There are two hidden directory under blocks
. One name contains the string hard
as part of its name. This hard subdirectory contains 304
disk blocks (recursive total for everything) and a foo
subdirectory that contains 132
of those 304
disk blocks.
YOUR JOB: Remove all the files in the foo
subdirectory (but keep the directory), so that the total disk use in the hard directory drops to 304-128=176
blocks.
Hints: An option to ls
to display nongraphic (unprintable) characters will be needed. Many file names will need to be quoted to protect shell metacharacters. See the previous question for hints on finding all the file names.
If you succeed in the hard directory you will see this:
$ du -s . ; du -s foo ; find . | wc
176 .
4 foo
60 165 864
If you don’t get the right answer, you can start over by re-copying all or part of the blocks
directory from the Source Directory.
Run the Checking Program to verify your work so far.
That is all the tasks you need to do.
Check your work a final time using the Checking Program and save the output as described below. Submit your mark following the directions below.
Summary: Do some tasks, then run the checking program to verify your work as you go. You can run the checking program as often as you want. When you have the best mark, upload the marks file to Blackboard.
There is a Checking Program named assignment08check
in the Source Directory on the CLS. You can execute this program by typing its (long) pathname into the shell:
$ ~idallen/cst8207/13f/assignment08/assignment08check
Execute the above “check” program. This program will check your work, assign you a mark, and display the output on your screen. (You may want to paginate the long output so you can read all of it.)
You may run the “check” program as many times as you wish, to correct mistakes and get the best mark. Some task sections require you to finish the whole section before running the checking program at the end; you may not always be able to run the checking program successfully after every single task step.
When you are done with checking this assignment, and you like what you see on your screen, redirect the output of the Checking Program into the text file assignment08.txt
under your assignment08
directory on the CLS. Use the exact name assignment08.txt
in your assignment08
directory. Case (upper/lower case letters) matters. Be absolutely accurate, as if your marks depended on it. Do not edit the file. Make sure the file actually contains the output of the checking program!
Transfer the above assignment08.txt
file from the CLS to your local computer and verify that the file still contains all the output from the checking program.
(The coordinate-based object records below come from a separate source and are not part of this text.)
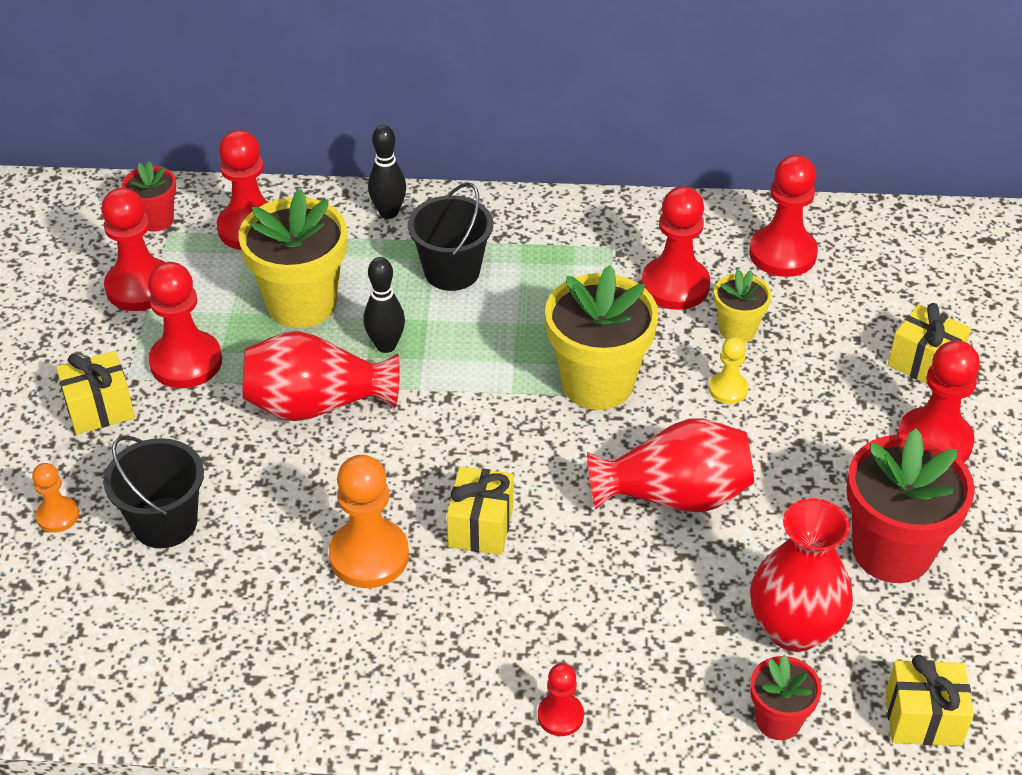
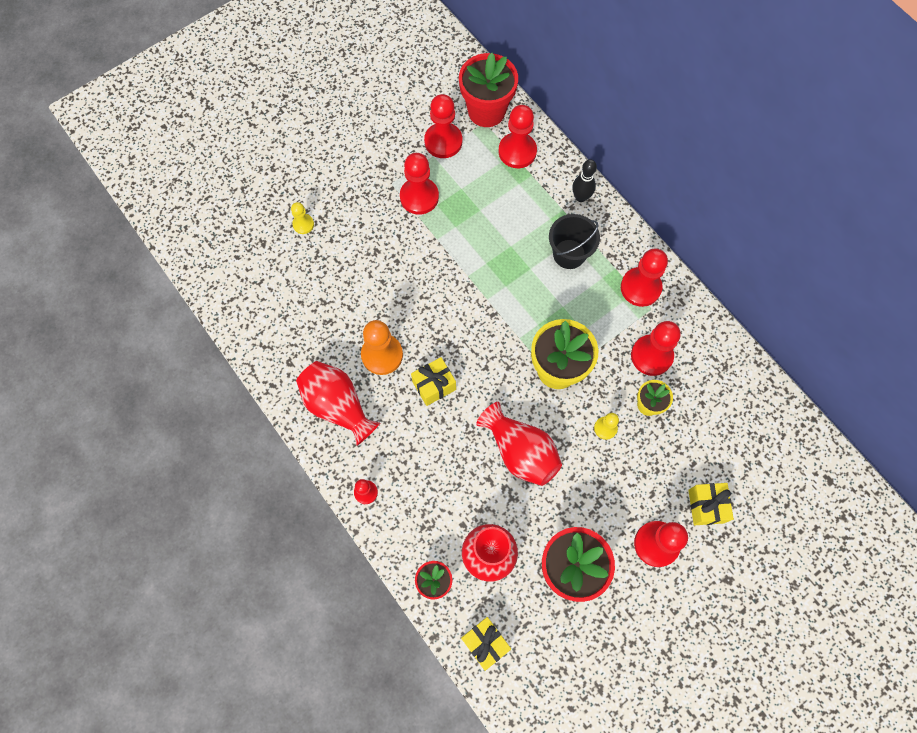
camera: 50 degrees right, 25 degrees up
orange pawn [32,463,79,533] -> yellow pawn [291,202,314,234]
yellow gift [56,351,135,435] -> none
black bucket [104,435,204,548] -> none
red flower pot [122,161,176,232] -> red flower pot [459,53,518,127], size x1.88
yellow flower pot [239,189,347,328] -> none
red vase [242,331,400,421] -> red vase moved to [296,361,380,446]
black bowling pin [363,257,405,353] -> none
red pawn [749,155,818,277] -> red pawn moved to [621,249,668,307]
Do not edit this file! No empty files, please! Edited or damaged files will not be marked. You may want to refer to your File Transfer notes.
Submit the assignment08.txt
file under the correct Assignment area on Blackboard (with the exact name) before the due date. Upload the file via the assignment08 “Upload Assignment” facility in Blackboard: click on the underlined assignment08 link in Blackboard. Use “Attach File” and “Submit” to upload your plain text file.
No word-processor documents. Do not send email. Use only “Attach File”. Do not enter any text into the Submission or Comments boxes on Blackboard; I do not read them. Use only the “Attach File” section followed by the Submit button. (If you want to send me comments about your assignment, use email.)
Your instructor may also mark the assignment08
directory in your CLS account after the due date. Leave everything there on the CLS. Do not delete any assignment work from the CLS until after the term is over!
Use the exact file name given above. Upload only one single file of plain text, not HTML, not MSWord. No fonts, no word-processing. Plain text only.
Did I mention that the format is plain text (suitable for VIM/Nano/Pico/Gedit or Notepad)?
NO EMAIL, WORD PROCESSOR, PDF, RTF, or HTML DOCUMENTS ACCEPTED.
No marks are awarded for submitting under the wrong assignment number or for using the wrong file name. Use the exact name given above.
WARNING: Some inattentive students don’t read all these words. Don’t make that mistake! Be exact.
READ ALL THE WORDS. OH PLEASE, PLEASE, PLEASE READ ALL THE WORDS!